→ REQUIRED WORK
Every line below is to be copied exactly, with the pictures left out.

→ Pictured people or hands with joints

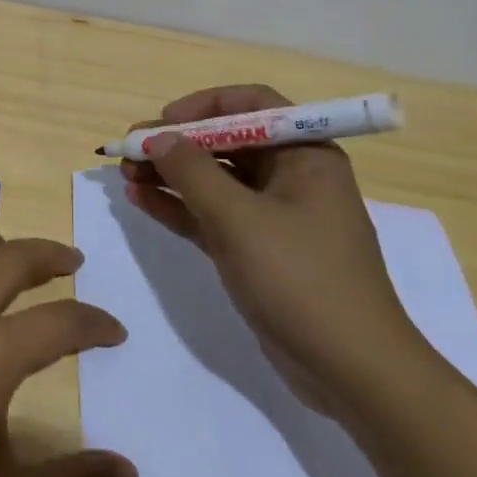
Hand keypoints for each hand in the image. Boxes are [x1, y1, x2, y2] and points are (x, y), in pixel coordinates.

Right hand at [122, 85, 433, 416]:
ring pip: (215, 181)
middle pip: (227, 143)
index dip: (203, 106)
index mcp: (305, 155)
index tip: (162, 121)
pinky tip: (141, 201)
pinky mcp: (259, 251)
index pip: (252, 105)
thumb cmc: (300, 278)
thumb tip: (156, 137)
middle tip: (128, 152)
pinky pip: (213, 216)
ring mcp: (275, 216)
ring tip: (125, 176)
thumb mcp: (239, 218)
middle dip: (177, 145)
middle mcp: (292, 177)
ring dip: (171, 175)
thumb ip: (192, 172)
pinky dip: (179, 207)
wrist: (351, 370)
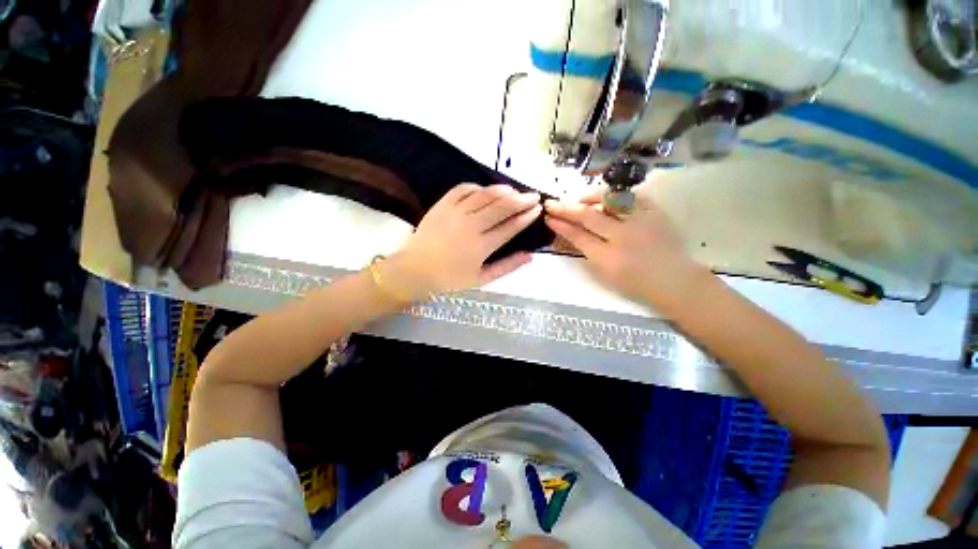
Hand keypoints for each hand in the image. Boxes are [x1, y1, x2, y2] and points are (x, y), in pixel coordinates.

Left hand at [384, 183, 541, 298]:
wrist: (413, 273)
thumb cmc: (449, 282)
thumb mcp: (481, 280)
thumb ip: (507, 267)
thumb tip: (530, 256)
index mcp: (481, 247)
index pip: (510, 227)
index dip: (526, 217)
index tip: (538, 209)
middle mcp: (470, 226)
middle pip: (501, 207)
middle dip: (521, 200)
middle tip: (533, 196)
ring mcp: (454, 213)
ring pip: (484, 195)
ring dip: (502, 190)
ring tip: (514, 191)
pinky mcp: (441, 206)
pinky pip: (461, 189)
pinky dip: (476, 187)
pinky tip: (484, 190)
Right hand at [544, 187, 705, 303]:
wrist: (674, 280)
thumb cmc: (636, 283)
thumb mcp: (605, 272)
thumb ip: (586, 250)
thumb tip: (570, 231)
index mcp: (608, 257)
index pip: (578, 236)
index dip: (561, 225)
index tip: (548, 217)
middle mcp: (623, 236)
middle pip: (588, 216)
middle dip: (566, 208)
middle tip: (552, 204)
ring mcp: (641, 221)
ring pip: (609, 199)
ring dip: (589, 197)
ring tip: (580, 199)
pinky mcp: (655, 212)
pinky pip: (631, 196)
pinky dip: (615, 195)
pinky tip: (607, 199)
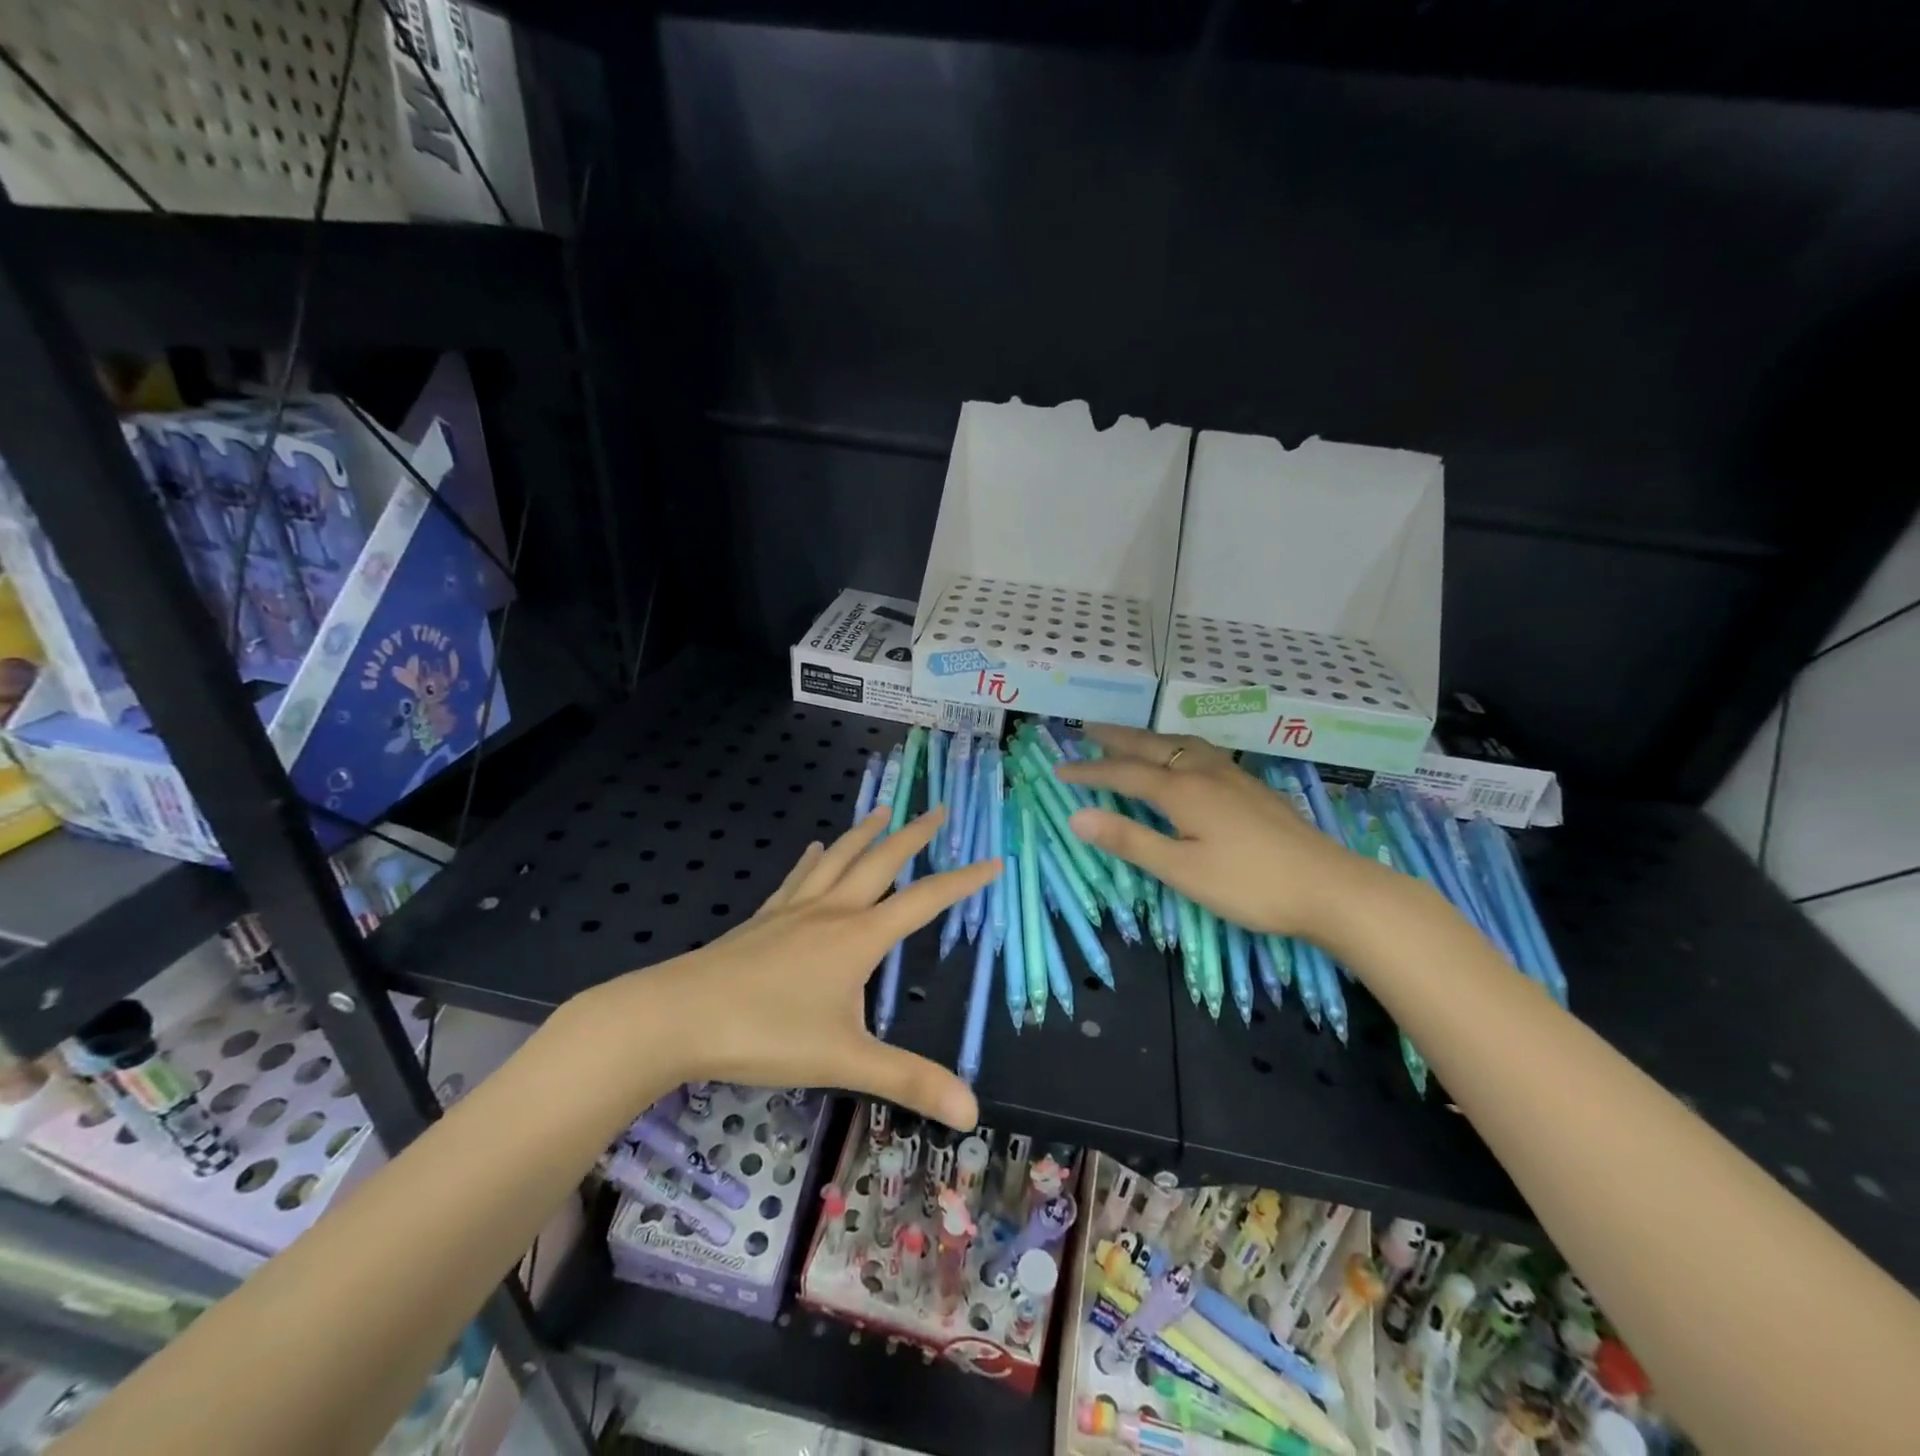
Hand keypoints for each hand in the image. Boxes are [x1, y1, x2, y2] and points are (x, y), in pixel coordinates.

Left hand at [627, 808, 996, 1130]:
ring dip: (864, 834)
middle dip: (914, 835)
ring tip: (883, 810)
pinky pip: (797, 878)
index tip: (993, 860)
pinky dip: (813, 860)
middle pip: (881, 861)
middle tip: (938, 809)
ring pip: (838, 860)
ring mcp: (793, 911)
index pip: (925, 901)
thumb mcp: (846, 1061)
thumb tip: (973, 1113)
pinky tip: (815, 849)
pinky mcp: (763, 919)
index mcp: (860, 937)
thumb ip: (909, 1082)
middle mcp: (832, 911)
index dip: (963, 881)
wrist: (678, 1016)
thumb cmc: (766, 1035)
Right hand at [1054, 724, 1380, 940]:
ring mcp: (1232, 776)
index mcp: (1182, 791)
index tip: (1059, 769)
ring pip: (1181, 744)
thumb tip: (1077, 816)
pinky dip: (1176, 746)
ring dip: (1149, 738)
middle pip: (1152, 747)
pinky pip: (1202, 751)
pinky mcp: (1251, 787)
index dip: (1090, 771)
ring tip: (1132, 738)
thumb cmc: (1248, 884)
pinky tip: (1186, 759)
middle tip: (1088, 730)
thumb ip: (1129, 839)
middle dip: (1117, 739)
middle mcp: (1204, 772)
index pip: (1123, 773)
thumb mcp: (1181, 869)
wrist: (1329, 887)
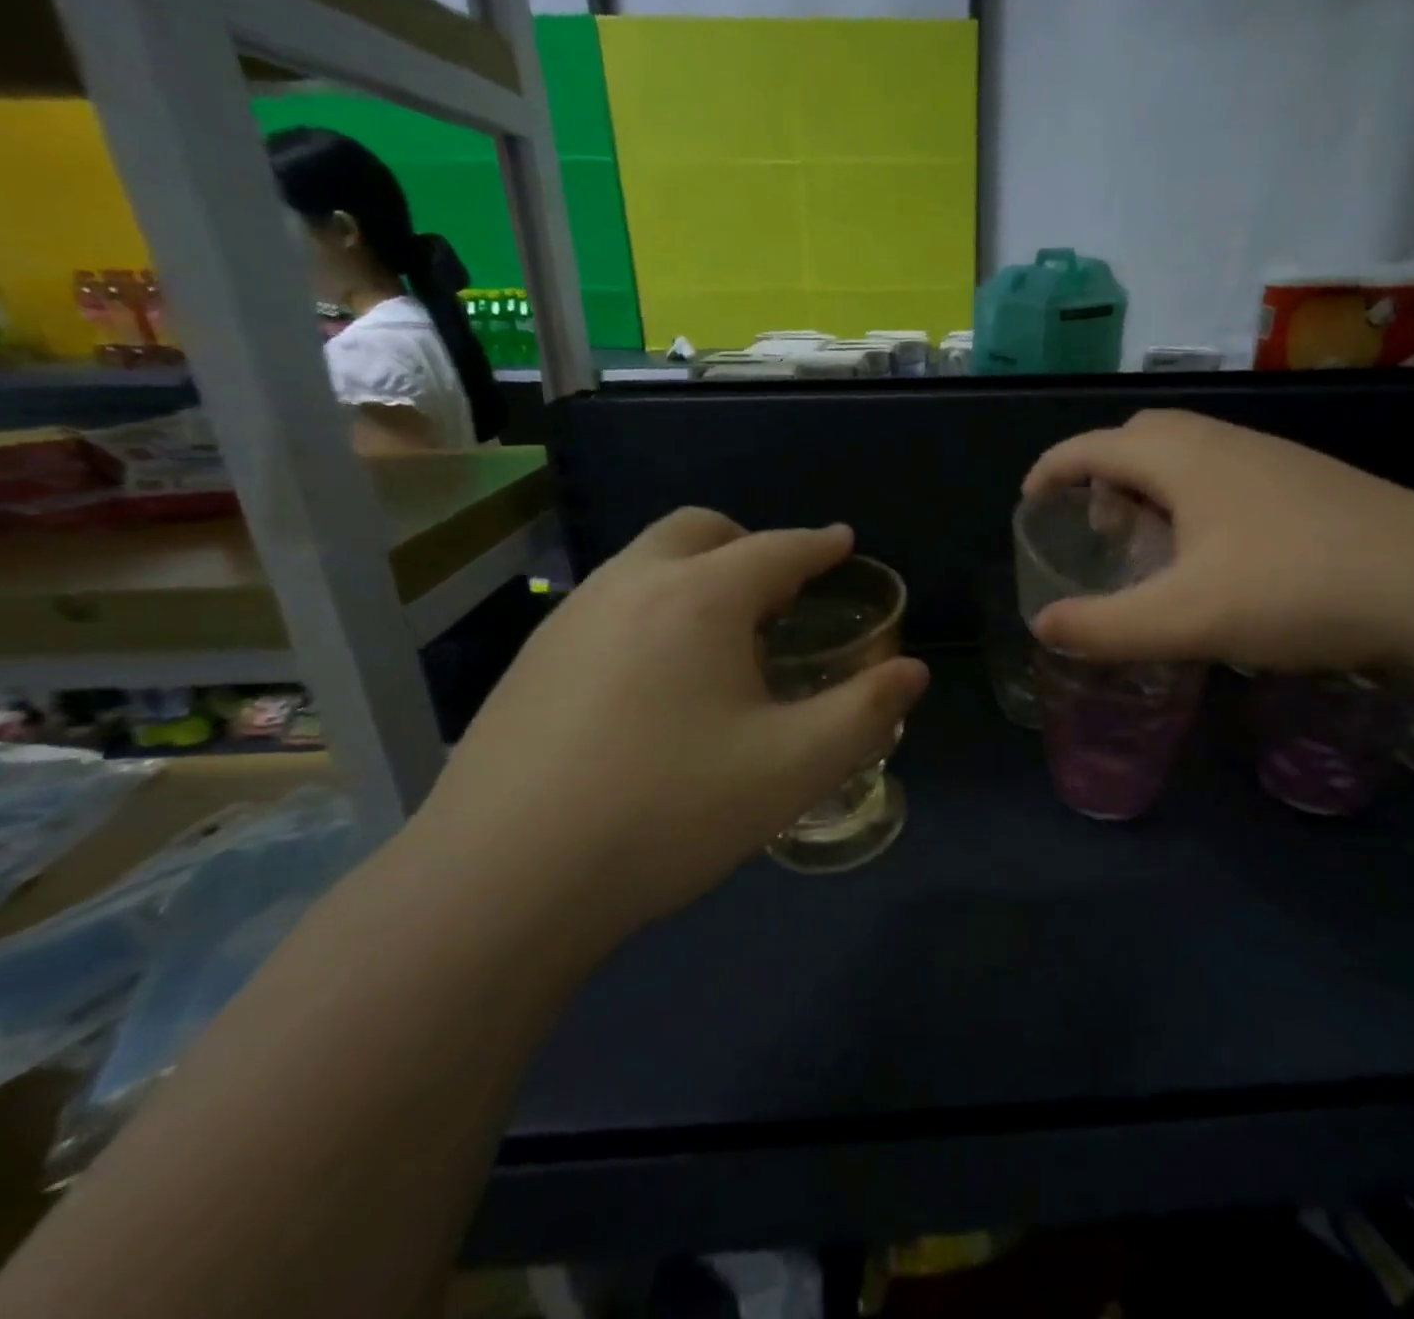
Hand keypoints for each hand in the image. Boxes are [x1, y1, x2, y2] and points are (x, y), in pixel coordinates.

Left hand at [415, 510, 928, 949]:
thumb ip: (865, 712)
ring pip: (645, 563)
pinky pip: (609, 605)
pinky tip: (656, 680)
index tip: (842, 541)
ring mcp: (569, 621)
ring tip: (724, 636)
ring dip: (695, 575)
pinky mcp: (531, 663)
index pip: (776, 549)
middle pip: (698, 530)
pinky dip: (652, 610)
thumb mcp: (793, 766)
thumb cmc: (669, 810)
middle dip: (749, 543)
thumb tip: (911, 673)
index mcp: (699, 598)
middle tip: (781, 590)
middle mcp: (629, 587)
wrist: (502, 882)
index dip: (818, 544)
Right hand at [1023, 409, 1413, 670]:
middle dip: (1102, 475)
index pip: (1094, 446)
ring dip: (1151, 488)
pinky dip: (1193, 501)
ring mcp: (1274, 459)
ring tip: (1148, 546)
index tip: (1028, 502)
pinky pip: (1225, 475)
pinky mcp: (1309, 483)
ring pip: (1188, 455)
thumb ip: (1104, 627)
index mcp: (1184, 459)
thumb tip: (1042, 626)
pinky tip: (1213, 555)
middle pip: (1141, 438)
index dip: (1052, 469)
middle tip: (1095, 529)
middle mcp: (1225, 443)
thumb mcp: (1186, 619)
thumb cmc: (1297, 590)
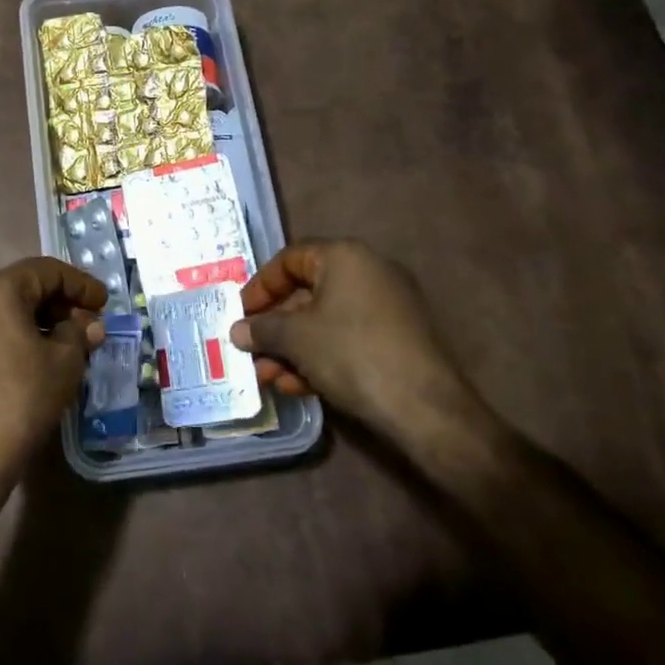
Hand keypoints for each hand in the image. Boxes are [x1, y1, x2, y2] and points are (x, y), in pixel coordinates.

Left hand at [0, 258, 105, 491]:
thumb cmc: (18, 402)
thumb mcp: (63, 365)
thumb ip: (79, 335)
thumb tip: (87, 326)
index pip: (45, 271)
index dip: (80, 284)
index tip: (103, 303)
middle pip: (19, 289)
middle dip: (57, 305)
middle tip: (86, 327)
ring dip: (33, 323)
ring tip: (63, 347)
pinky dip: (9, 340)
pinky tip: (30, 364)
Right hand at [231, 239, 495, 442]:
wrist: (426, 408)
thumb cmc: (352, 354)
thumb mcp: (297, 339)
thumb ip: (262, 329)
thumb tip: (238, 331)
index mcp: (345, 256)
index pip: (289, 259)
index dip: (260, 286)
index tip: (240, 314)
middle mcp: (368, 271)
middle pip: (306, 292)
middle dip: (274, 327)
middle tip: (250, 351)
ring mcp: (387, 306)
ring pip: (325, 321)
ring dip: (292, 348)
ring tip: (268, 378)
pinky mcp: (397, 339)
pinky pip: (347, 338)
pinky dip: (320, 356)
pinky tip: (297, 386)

→ ANSWER SPACE
Hand keypoints for each hand in the image. Boxes are [x1, y1, x2, y2] and points are (x, y), in pixel coordinates.

Right hand at [122, 85, 433, 416]:
ring pip: (215, 181)
middle pip: (227, 143)
index dip: (203, 106)
index mcp: (305, 155)
index tip: (162, 121)
pinky tip: (141, 201)
pinky mcp: (259, 251)
index pip: (252, 105)
thumb cmc: (300, 278)
thumb tip: (156, 137)
middle tip: (128, 152)
pinky pip: (213, 216)
ring mcp: (275, 216)
ring tip: (125, 176)
thumb mcp: (239, 218)
middle dip: (177, 145)
middle mcp: (292, 177)
ring dip: (171, 175)
thumb ip: (192, 172)
pinky dip: (179, 207)
wrist: (351, 370)
Hand keypoints for each hand in the image. Boxes are [x1, y1, x2, y2] and points are (x, y), in pixel coordinates.

Left hand at [384, 183, 541, 298]:
wrist: (413, 273)
thumb cmc: (449, 282)
thumb mcp: (481, 280)
thumb ip: (507, 267)
thumb tip: (530, 256)
index mcp: (481, 247)
index pip: (510, 227)
index dip: (526, 217)
index tip: (538, 209)
middle mcp: (470, 226)
middle pip: (501, 207)
middle dip: (521, 200)
middle tip: (533, 196)
ring mcp: (454, 213)
ring pip: (484, 195)
ring dip: (502, 190)
ring tip: (514, 191)
pinky mcp: (441, 206)
pinky pip: (461, 189)
pinky dip: (476, 187)
pinky tip: (484, 190)
Right hand at [544, 187, 705, 303]:
wrist: (674, 280)
thumb cmc: (636, 283)
thumb mcp: (605, 272)
thumb ip: (586, 250)
thumb tip: (570, 231)
index mcp: (608, 257)
index pip: (578, 236)
index dip: (561, 225)
index tip: (548, 217)
middle mcp: (623, 236)
middle pip: (588, 216)
middle dip: (566, 208)
middle tip: (552, 204)
ring mcp: (641, 221)
ring pip: (609, 199)
ring dip: (589, 197)
ring tip: (580, 199)
pinky mcp: (655, 212)
pinky pip: (631, 196)
pinky dip: (615, 195)
pinky tip: (607, 199)
Hand keypoints for each hand in the image. Boxes are [x1, y1, x2, y2] and points are (x, y), in pixel coordinates.

Left hand at [627, 808, 996, 1130]:
ring dip: (864, 834)
middle dip: (914, 835)
ring tip: (883, 810)
pinky pip: (797, 878)
index tip: (993, 860)
pinky dip: (813, 860)
middle pip: (881, 861)
middle tip: (938, 809)
ring pip: (838, 860)
ring mcp: (793, 911)
index pip: (925, 901)
thumb mcp: (846, 1061)
thumb tip: (973, 1113)
pinky tip: (815, 849)
pinky mcp: (763, 919)
index mcp: (860, 937)
thumb ip: (909, 1082)
middle mcp: (832, 911)
index dip: (963, 881)
wrist: (678, 1016)
thumb cmc: (766, 1035)
Right hand at [1054, 724, 1380, 940]:
ring mcp: (1232, 776)
index mcp: (1182, 791)
index tip: (1059, 769)
ring pip: (1181, 744)
thumb tip: (1077, 816)
pinky dip: (1176, 746)
ring dip: (1149, 738)
middle pip: (1152, 747)
pinky pip: (1202, 751)
pinky mcp: (1251, 787)
index dip: (1090, 771)
ring tip: (1132, 738)
thumb cmc: (1248, 884)
pinky tip: (1186, 759)
middle tip: (1088, 730)
thumb ip: (1129, 839)
middle dip: (1117, 739)
middle mcp: (1204, 772)
index pip: (1123, 773)
thumb mcp: (1181, 869)
wrist: (1329, 887)
Hand keypoints for each hand in the image. Boxes are [x1, y1, x2, y2] and points are (x, y), in pixel coordinates.

Left hand at [415, 510, 928, 949]:
thumb ip: (865, 712)
ring pip: (645, 563)
pinky pip: (609, 605)
pinky tip: (656, 680)
index tip: (842, 541)
ring mcp: (569, 621)
ring tip: (724, 636)
ring dip: (695, 575)
pinky mcp: (531, 663)
index pip: (776, 549)
middle pip: (698, 530)
pinky dip: (652, 610)
thumb mcp: (793, 766)
thumb cmc: (669, 810)
middle dip: (749, 543)
thumb tip: (911, 673)
index mcp: (699, 598)
middle tip: (781, 590)
middle mcp: (629, 587)
wrist: (502, 882)
index dip: (818, 544)
Right hand at [1023, 409, 1413, 670]:
middle dip: (1102, 475)
index pip: (1094, 446)
ring dip: (1151, 488)
pinky dip: (1193, 501)
ring mcp: (1274, 459)
ring tip: (1148, 546)
index tip: (1028, 502)
pinky pip: (1225, 475)
pinky mcp: (1309, 483)
ring pip: (1188, 455)
thumb ip: (1104, 627)
index mcp: (1184, 459)
thumb tip: (1042, 626)
pinky tip: (1213, 555)
middle pip: (1141, 438)
index dip: (1052, 469)
middle tip: (1095, 529)
middle mcp: (1225, 443)
thumb mcp: (1186, 619)
thumb cmc: (1297, 590)
Hand keypoints for each hand in the image. Boxes are [x1, y1, x2, y2] and points are (x, y), in pixel coordinates.

Left hand at [0, 258, 105, 491]:
thumb cmc: (18, 402)
thumb mcp: (63, 365)
thumb ip: (79, 335)
thumb tip: (87, 326)
index pip: (45, 271)
index dip: (80, 284)
index tip: (103, 303)
middle pip: (19, 289)
middle dip: (57, 305)
middle tip: (86, 327)
ring dip: (33, 323)
ring tip: (63, 347)
pinky dip: (9, 340)
pinky tip: (30, 364)
Right hand at [231, 239, 495, 442]:
wrist: (426, 408)
thumb cmc: (352, 354)
thumb mcp: (297, 339)
thumb ip: (262, 329)
thumb tip: (238, 331)
index mcp: (345, 256)
index pip: (289, 259)
index dip: (260, 286)
index tip: (240, 314)
middle mcp: (368, 271)
middle pip: (306, 292)
middle dip: (274, 327)
middle tip: (250, 351)
ring mcp: (387, 306)
ring pip: (325, 321)
ring dip: (292, 348)
ring tip: (268, 378)
pinky mcp: (397, 339)
pinky pip: (347, 338)
pinky dip: (320, 356)
pinky tip: (297, 386)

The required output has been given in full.